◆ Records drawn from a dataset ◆
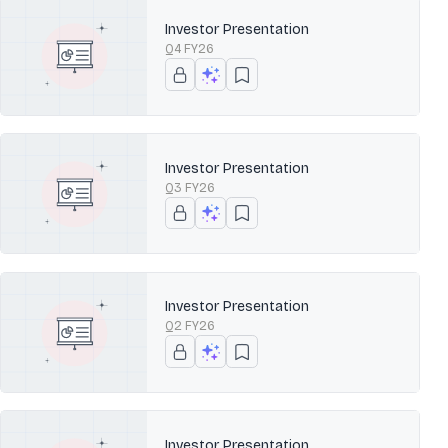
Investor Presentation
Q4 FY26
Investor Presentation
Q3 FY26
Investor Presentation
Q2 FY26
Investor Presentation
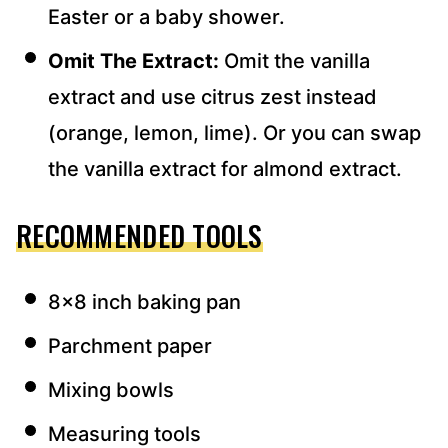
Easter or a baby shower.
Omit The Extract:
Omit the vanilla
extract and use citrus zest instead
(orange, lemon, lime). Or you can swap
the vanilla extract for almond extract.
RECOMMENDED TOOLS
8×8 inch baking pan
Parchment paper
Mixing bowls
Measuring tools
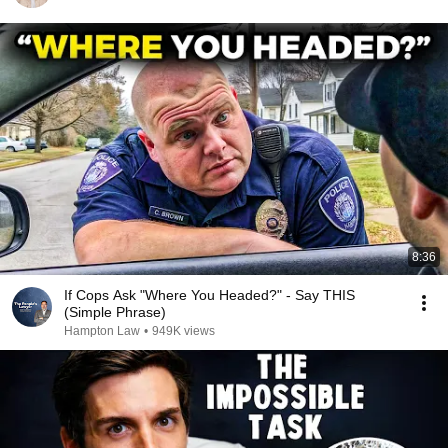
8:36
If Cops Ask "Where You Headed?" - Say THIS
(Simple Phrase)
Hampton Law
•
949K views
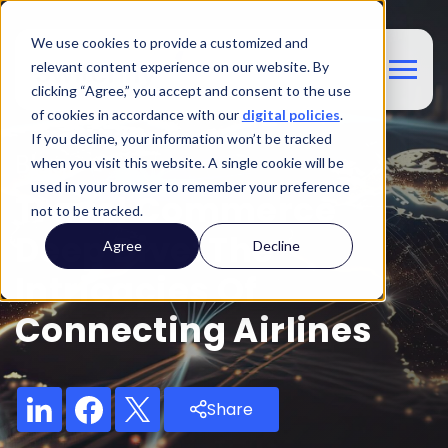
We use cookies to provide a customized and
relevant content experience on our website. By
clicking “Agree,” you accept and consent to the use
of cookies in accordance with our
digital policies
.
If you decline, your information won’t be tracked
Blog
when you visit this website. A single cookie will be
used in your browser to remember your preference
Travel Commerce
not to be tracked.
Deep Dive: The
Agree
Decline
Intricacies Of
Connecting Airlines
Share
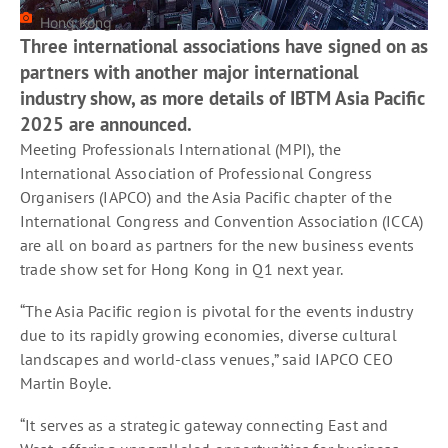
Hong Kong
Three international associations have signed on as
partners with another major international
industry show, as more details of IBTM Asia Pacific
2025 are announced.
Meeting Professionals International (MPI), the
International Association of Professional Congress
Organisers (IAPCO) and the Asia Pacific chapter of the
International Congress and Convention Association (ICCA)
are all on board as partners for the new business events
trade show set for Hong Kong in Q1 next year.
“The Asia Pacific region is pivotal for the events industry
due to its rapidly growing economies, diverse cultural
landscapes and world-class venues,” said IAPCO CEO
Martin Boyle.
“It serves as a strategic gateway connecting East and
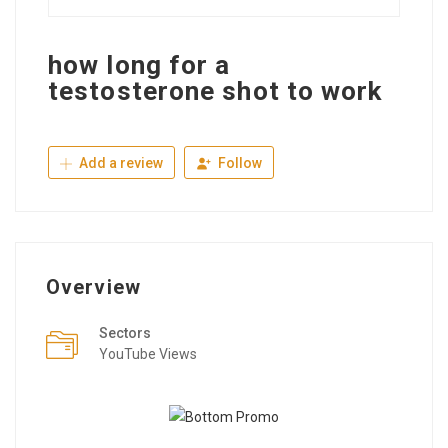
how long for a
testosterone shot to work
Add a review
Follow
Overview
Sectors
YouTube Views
---
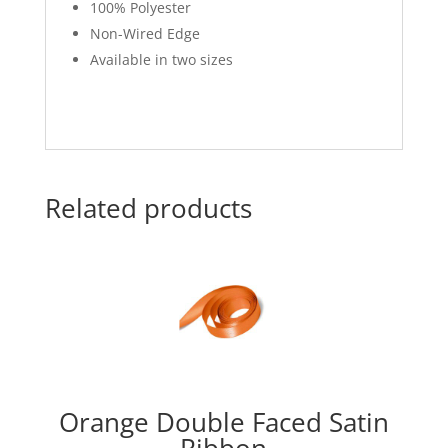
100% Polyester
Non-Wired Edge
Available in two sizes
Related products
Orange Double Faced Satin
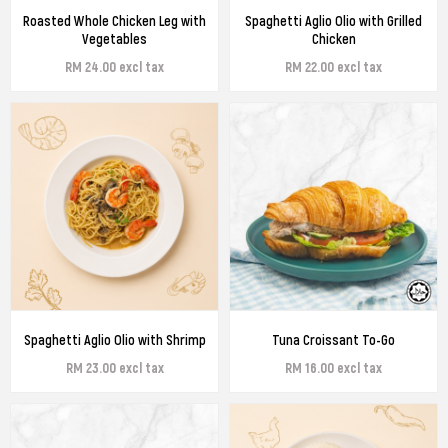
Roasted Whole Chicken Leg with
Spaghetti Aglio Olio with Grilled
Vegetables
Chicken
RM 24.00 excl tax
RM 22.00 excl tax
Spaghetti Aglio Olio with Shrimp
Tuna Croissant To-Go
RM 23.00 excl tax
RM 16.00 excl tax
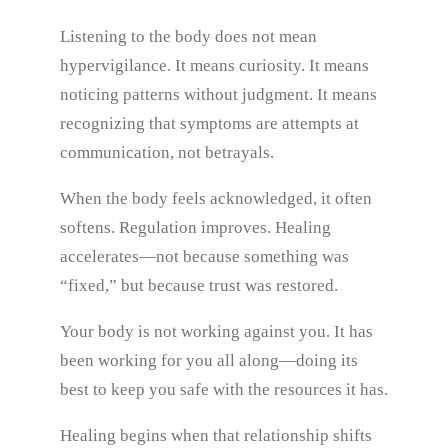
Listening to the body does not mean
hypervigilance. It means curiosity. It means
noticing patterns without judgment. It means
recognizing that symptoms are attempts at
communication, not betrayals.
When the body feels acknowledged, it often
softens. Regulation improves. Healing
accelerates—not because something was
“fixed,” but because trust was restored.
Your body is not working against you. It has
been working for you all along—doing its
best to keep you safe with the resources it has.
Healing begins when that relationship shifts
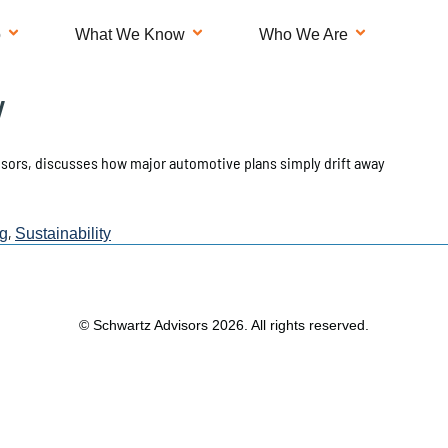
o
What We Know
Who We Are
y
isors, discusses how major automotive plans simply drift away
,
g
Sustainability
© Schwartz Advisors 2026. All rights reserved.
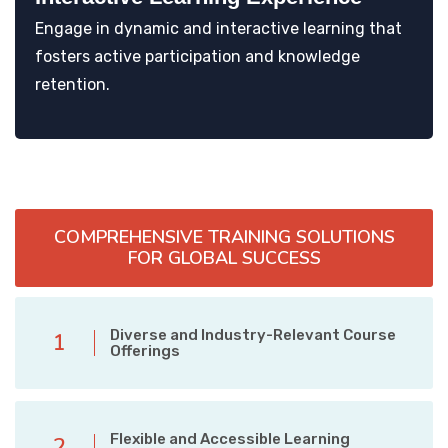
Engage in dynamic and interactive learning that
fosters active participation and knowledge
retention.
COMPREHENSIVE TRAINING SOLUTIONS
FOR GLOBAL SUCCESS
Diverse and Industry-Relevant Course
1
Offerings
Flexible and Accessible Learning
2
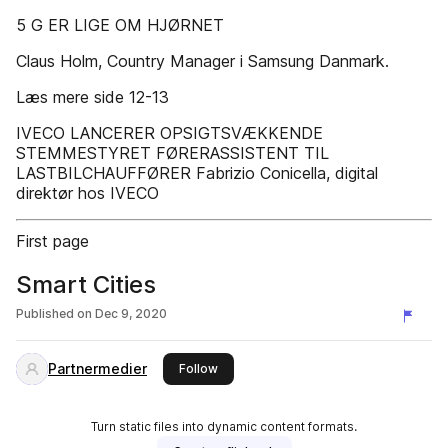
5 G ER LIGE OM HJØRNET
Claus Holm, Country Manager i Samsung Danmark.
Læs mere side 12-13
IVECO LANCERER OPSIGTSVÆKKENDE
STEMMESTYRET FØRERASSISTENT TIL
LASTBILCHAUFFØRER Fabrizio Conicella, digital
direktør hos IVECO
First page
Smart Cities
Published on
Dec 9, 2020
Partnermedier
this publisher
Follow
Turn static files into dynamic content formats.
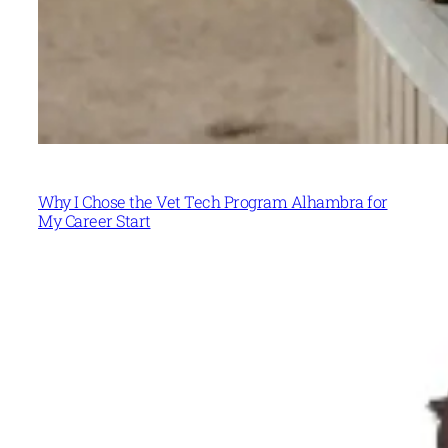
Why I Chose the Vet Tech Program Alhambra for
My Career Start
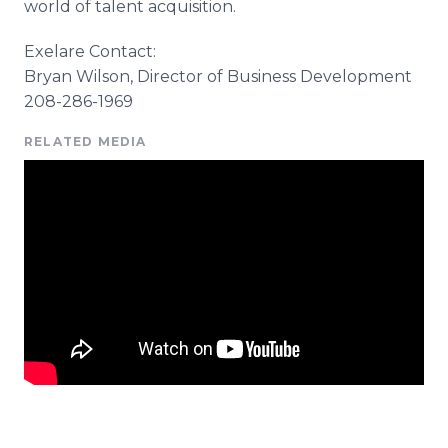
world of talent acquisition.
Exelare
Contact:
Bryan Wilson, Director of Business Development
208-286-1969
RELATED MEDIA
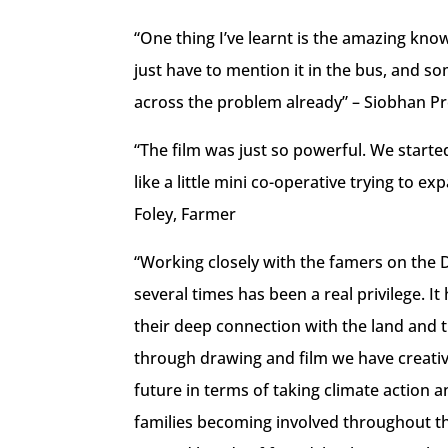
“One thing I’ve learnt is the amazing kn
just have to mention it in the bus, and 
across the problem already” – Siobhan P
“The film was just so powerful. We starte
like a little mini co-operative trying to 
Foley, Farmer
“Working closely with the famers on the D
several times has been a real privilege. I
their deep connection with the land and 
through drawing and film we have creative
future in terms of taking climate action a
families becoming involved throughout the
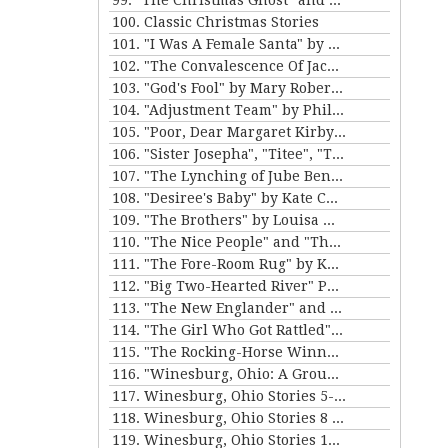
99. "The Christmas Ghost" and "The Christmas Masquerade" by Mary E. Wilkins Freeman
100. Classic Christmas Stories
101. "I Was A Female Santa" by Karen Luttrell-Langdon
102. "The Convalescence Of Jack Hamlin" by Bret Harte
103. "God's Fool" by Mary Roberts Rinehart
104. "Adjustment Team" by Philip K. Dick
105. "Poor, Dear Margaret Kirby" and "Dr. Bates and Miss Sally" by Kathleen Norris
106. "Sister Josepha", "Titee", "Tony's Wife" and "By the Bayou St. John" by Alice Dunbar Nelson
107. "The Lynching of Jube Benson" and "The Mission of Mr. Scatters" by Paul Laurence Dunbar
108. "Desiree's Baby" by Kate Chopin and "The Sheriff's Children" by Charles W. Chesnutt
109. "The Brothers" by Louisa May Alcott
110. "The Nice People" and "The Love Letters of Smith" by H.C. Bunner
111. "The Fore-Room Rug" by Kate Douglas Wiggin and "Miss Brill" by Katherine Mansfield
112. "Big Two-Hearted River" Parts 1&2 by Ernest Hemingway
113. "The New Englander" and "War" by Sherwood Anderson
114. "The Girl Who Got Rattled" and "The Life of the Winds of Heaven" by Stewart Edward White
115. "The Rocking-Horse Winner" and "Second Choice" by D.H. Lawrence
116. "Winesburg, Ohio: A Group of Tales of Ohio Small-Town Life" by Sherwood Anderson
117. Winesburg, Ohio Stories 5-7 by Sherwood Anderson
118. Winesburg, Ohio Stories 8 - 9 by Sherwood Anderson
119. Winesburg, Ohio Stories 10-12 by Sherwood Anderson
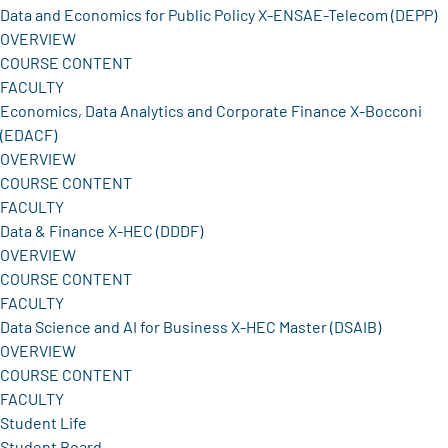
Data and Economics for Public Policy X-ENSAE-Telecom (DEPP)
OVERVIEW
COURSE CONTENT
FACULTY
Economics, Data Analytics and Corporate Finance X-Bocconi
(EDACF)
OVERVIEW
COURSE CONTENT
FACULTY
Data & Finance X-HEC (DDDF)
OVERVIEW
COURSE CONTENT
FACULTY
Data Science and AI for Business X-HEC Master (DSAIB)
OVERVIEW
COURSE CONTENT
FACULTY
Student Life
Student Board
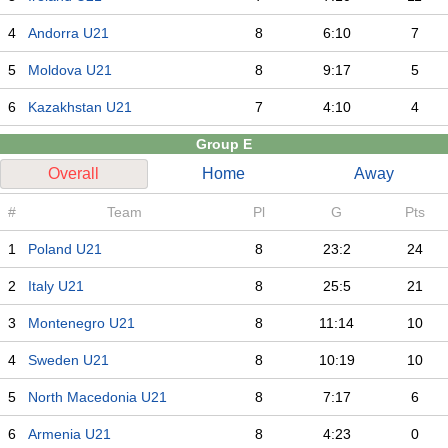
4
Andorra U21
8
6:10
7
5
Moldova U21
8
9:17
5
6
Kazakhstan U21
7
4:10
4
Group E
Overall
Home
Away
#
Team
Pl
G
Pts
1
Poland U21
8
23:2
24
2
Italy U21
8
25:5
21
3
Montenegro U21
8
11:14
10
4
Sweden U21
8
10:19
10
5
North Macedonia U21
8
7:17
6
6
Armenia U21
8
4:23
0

◆ What you should do ◆
Once the line with "extract and use citrus zest instead" is found above, transcribe each line from it through the line with "partners with another major international", exactly, and omit the pictures.

◆ Response to the exercise ◆
extract and use citrus zest instead
(orange, lemon, lime). Or you can swap
the vanilla extract for almond extract.
RECOMMENDED TOOLS
8×8 inch baking pan
Parchment paper
Mixing bowls
Measuring tools
8:36
If Cops Ask "Where You Headed?" - Say THIS
(Simple Phrase)
Hampton Law
•
949K views
We use cookies to provide a customized and
relevant content experience on our website. By
clicking “Agree,” you accept and consent to the use
of cookies in accordance with our
digital policies
.
If you decline, your information won’t be tracked
Blog
when you visit this website. A single cookie will be
used in your browser to remember your preference
Travel Commerce
not to be tracked.
Deep Dive: The
Agree
Decline
Intricacies Of
Connecting Airlines
Share
Hong Kong
Three international associations have signed on as
partners with another major international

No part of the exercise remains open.